## The data
- - - -

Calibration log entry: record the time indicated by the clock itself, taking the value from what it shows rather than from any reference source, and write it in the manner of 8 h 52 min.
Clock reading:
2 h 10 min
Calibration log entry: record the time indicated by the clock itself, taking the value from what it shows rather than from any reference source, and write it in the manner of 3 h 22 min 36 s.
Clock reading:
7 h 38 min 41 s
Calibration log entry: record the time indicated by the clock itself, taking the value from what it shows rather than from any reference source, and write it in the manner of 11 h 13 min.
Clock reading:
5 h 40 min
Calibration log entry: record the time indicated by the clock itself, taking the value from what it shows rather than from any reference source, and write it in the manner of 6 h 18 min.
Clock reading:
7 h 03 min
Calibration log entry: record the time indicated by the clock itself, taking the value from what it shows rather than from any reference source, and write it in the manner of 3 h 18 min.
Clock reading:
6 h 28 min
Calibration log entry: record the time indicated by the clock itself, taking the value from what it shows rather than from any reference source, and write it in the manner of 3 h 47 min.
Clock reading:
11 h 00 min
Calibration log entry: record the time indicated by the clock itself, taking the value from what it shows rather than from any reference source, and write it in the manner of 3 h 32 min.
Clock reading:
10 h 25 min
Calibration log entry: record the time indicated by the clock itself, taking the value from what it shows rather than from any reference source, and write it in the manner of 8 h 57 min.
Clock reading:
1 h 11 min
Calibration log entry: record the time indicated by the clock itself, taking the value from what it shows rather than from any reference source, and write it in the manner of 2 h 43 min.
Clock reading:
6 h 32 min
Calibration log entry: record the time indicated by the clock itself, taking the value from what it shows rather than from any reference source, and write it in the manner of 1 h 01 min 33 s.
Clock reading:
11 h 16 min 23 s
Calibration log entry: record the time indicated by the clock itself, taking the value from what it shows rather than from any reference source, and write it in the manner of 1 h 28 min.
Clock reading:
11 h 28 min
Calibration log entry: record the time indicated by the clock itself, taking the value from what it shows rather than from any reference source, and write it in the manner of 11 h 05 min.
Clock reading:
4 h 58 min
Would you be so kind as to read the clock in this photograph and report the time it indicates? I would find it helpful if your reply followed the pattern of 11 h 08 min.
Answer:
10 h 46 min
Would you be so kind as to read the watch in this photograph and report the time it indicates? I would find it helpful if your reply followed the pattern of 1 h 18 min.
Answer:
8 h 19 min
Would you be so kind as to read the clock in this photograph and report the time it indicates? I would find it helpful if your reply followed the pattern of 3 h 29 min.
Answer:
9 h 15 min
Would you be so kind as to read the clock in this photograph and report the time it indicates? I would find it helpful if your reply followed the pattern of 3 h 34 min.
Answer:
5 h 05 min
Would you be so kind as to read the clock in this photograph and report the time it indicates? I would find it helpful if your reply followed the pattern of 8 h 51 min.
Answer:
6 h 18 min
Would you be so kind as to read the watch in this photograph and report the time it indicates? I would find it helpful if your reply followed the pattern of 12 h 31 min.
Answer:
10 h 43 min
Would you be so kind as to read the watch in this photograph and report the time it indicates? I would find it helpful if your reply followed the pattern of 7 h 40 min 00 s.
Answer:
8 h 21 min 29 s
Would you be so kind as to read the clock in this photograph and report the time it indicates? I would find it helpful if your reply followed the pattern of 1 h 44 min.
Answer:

- - - -

## Instructions for the task
Reproduce all of the data above word for word, with nothing changed.

## Task output
Calibration log entry: record the time indicated by the clock itself, taking the value from what it shows rather than from any reference source, and write it in the manner of 8 h 52 min.
Clock reading:
2 h 10 min
Calibration log entry: record the time indicated by the clock itself, taking the value from what it shows rather than from any reference source, and write it in the manner of 3 h 22 min 36 s.
Clock reading:
7 h 38 min 41 s
Calibration log entry: record the time indicated by the clock itself, taking the value from what it shows rather than from any reference source, and write it in the manner of 11 h 13 min.
Clock reading:
5 h 40 min
Calibration log entry: record the time indicated by the clock itself, taking the value from what it shows rather than from any reference source, and write it in the manner of 6 h 18 min.
Clock reading:
7 h 03 min
Calibration log entry: record the time indicated by the clock itself, taking the value from what it shows rather than from any reference source, and write it in the manner of 3 h 18 min.
Clock reading:
6 h 28 min
Calibration log entry: record the time indicated by the clock itself, taking the value from what it shows rather than from any reference source, and write it in the manner of 3 h 47 min.
Clock reading:
11 h 00 min
Calibration log entry: record the time indicated by the clock itself, taking the value from what it shows rather than from any reference source, and write it in the manner of 3 h 32 min.
Clock reading:
10 h 25 min
Calibration log entry: record the time indicated by the clock itself, taking the value from what it shows rather than from any reference source, and write it in the manner of 8 h 57 min.
Clock reading:
1 h 11 min
Calibration log entry: record the time indicated by the clock itself, taking the value from what it shows rather than from any reference source, and write it in the manner of 2 h 43 min.
Clock reading:
6 h 32 min
Calibration log entry: record the time indicated by the clock itself, taking the value from what it shows rather than from any reference source, and write it in the manner of 1 h 01 min 33 s.
Clock reading:
11 h 16 min 23 s
Calibration log entry: record the time indicated by the clock itself, taking the value from what it shows rather than from any reference source, and write it in the manner of 1 h 28 min.
Clock reading:
11 h 28 min
Calibration log entry: record the time indicated by the clock itself, taking the value from what it shows rather than from any reference source, and write it in the manner of 11 h 05 min.
Clock reading:
4 h 58 min
Would you be so kind as to read the clock in this photograph and report the time it indicates? I would find it helpful if your reply followed the pattern of 11 h 08 min.
Answer:
10 h 46 min
Would you be so kind as to read the watch in this photograph and report the time it indicates? I would find it helpful if your reply followed the pattern of 1 h 18 min.
Answer:
8 h 19 min
Would you be so kind as to read the clock in this photograph and report the time it indicates? I would find it helpful if your reply followed the pattern of 3 h 29 min.
Answer:
9 h 15 min
Would you be so kind as to read the clock in this photograph and report the time it indicates? I would find it helpful if your reply followed the pattern of 3 h 34 min.
Answer:
5 h 05 min
Would you be so kind as to read the clock in this photograph and report the time it indicates? I would find it helpful if your reply followed the pattern of 8 h 51 min.
Answer:
6 h 18 min
Would you be so kind as to read the watch in this photograph and report the time it indicates? I would find it helpful if your reply followed the pattern of 12 h 31 min.
Answer:
10 h 43 min
Would you be so kind as to read the watch in this photograph and report the time it indicates? I would find it helpful if your reply followed the pattern of 7 h 40 min 00 s.
Answer:
8 h 21 min 29 s
Would you be so kind as to read the clock in this photograph and report the time it indicates? I would find it helpful if your reply followed the pattern of 1 h 44 min.
Answer:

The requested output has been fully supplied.